::: Provided data
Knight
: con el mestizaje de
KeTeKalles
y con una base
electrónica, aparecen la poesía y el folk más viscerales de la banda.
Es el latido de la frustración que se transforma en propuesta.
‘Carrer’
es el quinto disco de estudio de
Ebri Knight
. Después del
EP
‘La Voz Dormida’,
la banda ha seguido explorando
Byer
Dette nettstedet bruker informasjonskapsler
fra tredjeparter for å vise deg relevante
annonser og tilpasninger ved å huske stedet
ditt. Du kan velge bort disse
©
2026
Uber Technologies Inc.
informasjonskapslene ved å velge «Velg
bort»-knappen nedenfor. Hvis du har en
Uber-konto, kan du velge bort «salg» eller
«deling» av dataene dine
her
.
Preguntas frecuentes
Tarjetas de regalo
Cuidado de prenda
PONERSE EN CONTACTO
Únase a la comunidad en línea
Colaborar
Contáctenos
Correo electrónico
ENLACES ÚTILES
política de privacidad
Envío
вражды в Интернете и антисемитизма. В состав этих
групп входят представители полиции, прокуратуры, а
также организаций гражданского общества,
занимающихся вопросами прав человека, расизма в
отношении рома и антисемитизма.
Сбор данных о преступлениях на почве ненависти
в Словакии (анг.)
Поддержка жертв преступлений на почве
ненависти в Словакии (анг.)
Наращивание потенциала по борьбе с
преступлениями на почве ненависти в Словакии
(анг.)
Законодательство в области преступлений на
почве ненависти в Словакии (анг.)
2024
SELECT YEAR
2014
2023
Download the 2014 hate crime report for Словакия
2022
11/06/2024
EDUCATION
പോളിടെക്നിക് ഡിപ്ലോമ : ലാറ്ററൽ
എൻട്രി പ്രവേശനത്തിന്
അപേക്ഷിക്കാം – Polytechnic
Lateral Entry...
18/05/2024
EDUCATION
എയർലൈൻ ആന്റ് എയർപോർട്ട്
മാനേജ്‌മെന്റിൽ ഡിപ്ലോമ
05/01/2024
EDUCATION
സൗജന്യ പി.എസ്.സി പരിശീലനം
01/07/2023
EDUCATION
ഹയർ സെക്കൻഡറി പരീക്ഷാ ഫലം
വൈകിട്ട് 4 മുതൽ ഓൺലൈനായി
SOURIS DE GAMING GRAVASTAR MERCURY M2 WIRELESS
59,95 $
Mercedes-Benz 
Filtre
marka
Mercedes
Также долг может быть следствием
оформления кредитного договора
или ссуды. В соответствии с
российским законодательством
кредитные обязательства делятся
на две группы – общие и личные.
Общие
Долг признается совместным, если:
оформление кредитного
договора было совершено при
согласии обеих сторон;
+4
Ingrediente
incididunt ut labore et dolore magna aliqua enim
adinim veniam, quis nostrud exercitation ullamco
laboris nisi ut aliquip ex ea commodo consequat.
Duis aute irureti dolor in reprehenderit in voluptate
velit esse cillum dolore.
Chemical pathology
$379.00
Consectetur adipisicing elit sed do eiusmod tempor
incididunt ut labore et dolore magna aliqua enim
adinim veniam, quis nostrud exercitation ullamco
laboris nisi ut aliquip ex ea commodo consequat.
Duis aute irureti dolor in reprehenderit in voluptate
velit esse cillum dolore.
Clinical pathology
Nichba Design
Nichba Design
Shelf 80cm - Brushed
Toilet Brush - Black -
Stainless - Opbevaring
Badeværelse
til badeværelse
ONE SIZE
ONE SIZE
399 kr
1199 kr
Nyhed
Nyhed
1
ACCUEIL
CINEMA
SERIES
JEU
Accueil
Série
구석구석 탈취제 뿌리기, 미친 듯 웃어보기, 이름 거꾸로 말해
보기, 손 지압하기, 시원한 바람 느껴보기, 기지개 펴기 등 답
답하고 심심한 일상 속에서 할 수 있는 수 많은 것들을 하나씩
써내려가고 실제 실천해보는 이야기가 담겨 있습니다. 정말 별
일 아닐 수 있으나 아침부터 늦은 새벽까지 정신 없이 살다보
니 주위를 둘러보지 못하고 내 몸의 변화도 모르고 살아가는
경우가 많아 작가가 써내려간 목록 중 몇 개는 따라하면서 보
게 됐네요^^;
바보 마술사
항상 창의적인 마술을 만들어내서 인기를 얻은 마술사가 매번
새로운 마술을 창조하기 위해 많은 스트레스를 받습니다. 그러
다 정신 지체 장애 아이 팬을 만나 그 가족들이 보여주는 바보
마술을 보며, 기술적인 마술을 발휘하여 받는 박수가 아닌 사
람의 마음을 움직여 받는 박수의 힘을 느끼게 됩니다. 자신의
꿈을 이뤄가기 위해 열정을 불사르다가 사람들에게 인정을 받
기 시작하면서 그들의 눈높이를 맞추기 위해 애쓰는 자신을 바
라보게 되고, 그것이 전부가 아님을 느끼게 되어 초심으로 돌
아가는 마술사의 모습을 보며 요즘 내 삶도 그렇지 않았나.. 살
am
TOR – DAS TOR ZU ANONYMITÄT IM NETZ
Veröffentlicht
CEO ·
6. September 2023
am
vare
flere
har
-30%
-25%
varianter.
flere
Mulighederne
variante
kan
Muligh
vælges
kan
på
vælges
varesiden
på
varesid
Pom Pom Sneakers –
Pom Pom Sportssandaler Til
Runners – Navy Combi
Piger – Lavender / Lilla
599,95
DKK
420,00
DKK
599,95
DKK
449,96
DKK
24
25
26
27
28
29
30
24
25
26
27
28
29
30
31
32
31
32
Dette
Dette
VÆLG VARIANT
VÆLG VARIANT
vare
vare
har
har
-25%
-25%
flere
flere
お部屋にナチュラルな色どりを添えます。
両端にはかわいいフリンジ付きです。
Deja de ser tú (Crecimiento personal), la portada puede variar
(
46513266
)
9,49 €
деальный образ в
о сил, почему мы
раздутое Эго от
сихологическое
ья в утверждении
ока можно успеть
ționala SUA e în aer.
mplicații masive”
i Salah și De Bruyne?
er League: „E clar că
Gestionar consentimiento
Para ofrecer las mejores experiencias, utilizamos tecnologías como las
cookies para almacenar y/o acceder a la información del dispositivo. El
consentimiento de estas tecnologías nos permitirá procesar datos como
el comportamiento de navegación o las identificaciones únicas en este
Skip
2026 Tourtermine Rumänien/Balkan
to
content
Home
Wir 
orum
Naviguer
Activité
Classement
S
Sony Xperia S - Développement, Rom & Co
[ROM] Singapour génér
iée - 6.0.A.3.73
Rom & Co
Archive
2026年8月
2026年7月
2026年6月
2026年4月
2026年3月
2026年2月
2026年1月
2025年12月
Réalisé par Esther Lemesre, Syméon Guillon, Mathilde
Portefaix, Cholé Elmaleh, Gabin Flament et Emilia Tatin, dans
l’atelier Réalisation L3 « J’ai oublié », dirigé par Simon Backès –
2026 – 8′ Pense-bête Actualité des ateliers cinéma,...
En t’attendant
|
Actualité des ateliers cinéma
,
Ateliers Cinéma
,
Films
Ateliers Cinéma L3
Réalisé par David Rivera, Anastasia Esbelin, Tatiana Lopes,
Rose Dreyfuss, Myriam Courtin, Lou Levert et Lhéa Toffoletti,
::::::
Exercise: The complete material should be output once more, word for word.

Result below:
Knight
: con el mestizaje de
KeTeKalles
y con una base
electrónica, aparecen la poesía y el folk más viscerales de la banda.
Es el latido de la frustración que se transforma en propuesta.
‘Carrer’
es el quinto disco de estudio de
Ebri Knight
. Después del
EP
‘La Voz Dormida’,
la banda ha seguido explorando
Byer
Dette nettstedet bruker informasjonskapsler
fra tredjeparter for å vise deg relevante
annonser og tilpasninger ved å huske stedet
ditt. Du kan velge bort disse
©
2026
Uber Technologies Inc.
informasjonskapslene ved å velge «Velg
bort»-knappen nedenfor. Hvis du har en
Uber-konto, kan du velge bort «salg» eller
«deling» av dataene dine
her
.
Preguntas frecuentes
Tarjetas de regalo
Cuidado de prenda
PONERSE EN CONTACTO
Únase a la comunidad en línea
Colaborar
Contáctenos
Correo electrónico
ENLACES ÚTILES
política de privacidad
Envío
вражды в Интернете и антисемитизма. В состав этих
групп входят представители полиции, прокуратуры, а
также организаций гражданского общества,
занимающихся вопросами прав человека, расизма в
отношении рома и антисемитизма.
Сбор данных о преступлениях на почве ненависти
в Словакии (анг.)
Поддержка жертв преступлений на почве
ненависти в Словакии (анг.)
Наращивание потенциала по борьбе с
преступлениями на почве ненависти в Словакии
(анг.)
Законодательство в области преступлений на
почве ненависти в Словакии (анг.)
2024
SELECT YEAR
2014
2023
Download the 2014 hate crime report for Словакия
2022
11/06/2024
EDUCATION
പോളിടെക്നിക് ഡിപ്ലോമ : ലാറ്ററൽ
എൻട്രി പ്രവേശനത്തിന്
അപേക്ഷിക്കാം – Polytechnic
Lateral Entry...
18/05/2024
EDUCATION
എയർലൈൻ ആന്റ് എയർപോർട്ട്
മാനേജ്‌മെന്റിൽ ഡിപ്ലോമ
05/01/2024
EDUCATION
സൗജന്യ പി.എസ്.സി പരിശീലനം
01/07/2023
EDUCATION
ഹയർ സെക്കൻഡറി പരീക്ഷാ ഫലം
വൈകിട്ട് 4 മുതൽ ഓൺലൈനായി
SOURIS DE GAMING GRAVASTAR MERCURY M2 WIRELESS
59,95 $
Mercedes-Benz 
Filtre
marka
Mercedes
Также долг может быть следствием
оформления кредитного договора
или ссуды. В соответствии с
российским законодательством
кредитные обязательства делятся
на две группы – общие и личные.
Общие
Долг признается совместным, если:
оформление кредитного
договора было совершено при
согласии обеих сторон;
+4
Ingrediente
incididunt ut labore et dolore magna aliqua enim
adinim veniam, quis nostrud exercitation ullamco
laboris nisi ut aliquip ex ea commodo consequat.
Duis aute irureti dolor in reprehenderit in voluptate
velit esse cillum dolore.
Chemical pathology
$379.00
Consectetur adipisicing elit sed do eiusmod tempor
incididunt ut labore et dolore magna aliqua enim
adinim veniam, quis nostrud exercitation ullamco
laboris nisi ut aliquip ex ea commodo consequat.
Duis aute irureti dolor in reprehenderit in voluptate
velit esse cillum dolore.
Clinical pathology
Nichba Design
Nichba Design
Shelf 80cm - Brushed
Toilet Brush - Black -
Stainless - Opbevaring
Badeværelse
til badeværelse
ONE SIZE
ONE SIZE
399 kr
1199 kr
Nyhed
Nyhed
1
ACCUEIL
CINEMA
SERIES
JEU
Accueil
Série
구석구석 탈취제 뿌리기, 미친 듯 웃어보기, 이름 거꾸로 말해
보기, 손 지압하기, 시원한 바람 느껴보기, 기지개 펴기 등 답
답하고 심심한 일상 속에서 할 수 있는 수 많은 것들을 하나씩
써내려가고 실제 실천해보는 이야기가 담겨 있습니다. 정말 별
일 아닐 수 있으나 아침부터 늦은 새벽까지 정신 없이 살다보
니 주위를 둘러보지 못하고 내 몸의 변화도 모르고 살아가는
경우가 많아 작가가 써내려간 목록 중 몇 개는 따라하면서 보
게 됐네요^^;
바보 마술사
항상 창의적인 마술을 만들어내서 인기를 얻은 마술사가 매번
새로운 마술을 창조하기 위해 많은 스트레스를 받습니다. 그러
다 정신 지체 장애 아이 팬을 만나 그 가족들이 보여주는 바보
마술을 보며, 기술적인 마술을 발휘하여 받는 박수가 아닌 사
람의 마음을 움직여 받는 박수의 힘을 느끼게 됩니다. 자신의
꿈을 이뤄가기 위해 열정을 불사르다가 사람들에게 인정을 받
기 시작하면서 그들의 눈높이를 맞추기 위해 애쓰는 자신을 바
라보게 되고, 그것이 전부가 아님을 느끼게 되어 초심으로 돌
아가는 마술사의 모습을 보며 요즘 내 삶도 그렇지 않았나.. 살
am
TOR – DAS TOR ZU ANONYMITÄT IM NETZ
Veröffentlicht
CEO ·
6. September 2023
am
vare
flere
har
-30%
-25%
varianter.
flere
Mulighederne
variante
kan
Muligh
vælges
kan
på
vælges
varesiden
på
varesid
Pom Pom Sneakers –
Pom Pom Sportssandaler Til
Runners – Navy Combi
Piger – Lavender / Lilla
599,95
DKK
420,00
DKK
599,95
DKK
449,96
DKK
24
25
26
27
28
29
30
24
25
26
27
28
29
30
31
32
31
32
Dette
Dette
VÆLG VARIANT
VÆLG VARIANT
vare
vare
har
har
-25%
-25%
flere
flere
お部屋にナチュラルな色どりを添えます。
両端にはかわいいフリンジ付きです。
Deja de ser tú (Crecimiento personal), la portada puede variar
(
46513266
)
9,49 €
деальный образ в
о сил, почему мы
раздутое Эго от
сихологическое
ья в утверждении
ока можно успеть
ționala SUA e în aer.
mplicații masive”
i Salah și De Bruyne?
er League: „E clar că
Gestionar consentimiento
Para ofrecer las mejores experiencias, utilizamos tecnologías como las
cookies para almacenar y/o acceder a la información del dispositivo. El
consentimiento de estas tecnologías nos permitirá procesar datos como
el comportamiento de navegación o las identificaciones únicas en este
Skip
2026 Tourtermine Rumänien/Balkan
to
content
Home
Wir 
orum
Naviguer
Activité
Classement
S
Sony Xperia S - Développement, Rom & Co
[ROM] Singapour génér
iée - 6.0.A.3.73
Rom & Co
Archive
2026年8月
2026年7月
2026年6月
2026年4月
2026年3月
2026年2月
2026年1月
2025年12月
Réalisé par Esther Lemesre, Syméon Guillon, Mathilde
Portefaix, Cholé Elmaleh, Gabin Flament et Emilia Tatin, dans
l’atelier Réalisation L3 « J’ai oublié », dirigé par Simon Backès –
2026 – 8′ Pense-bête Actualité des ateliers cinéma,...
En t’attendant
|
Actualité des ateliers cinéma
,
Ateliers Cinéma
,
Films
Ateliers Cinéma L3
Réalisé par David Rivera, Anastasia Esbelin, Tatiana Lopes,
Rose Dreyfuss, Myriam Courtin, Lou Levert et Lhéa Toffoletti,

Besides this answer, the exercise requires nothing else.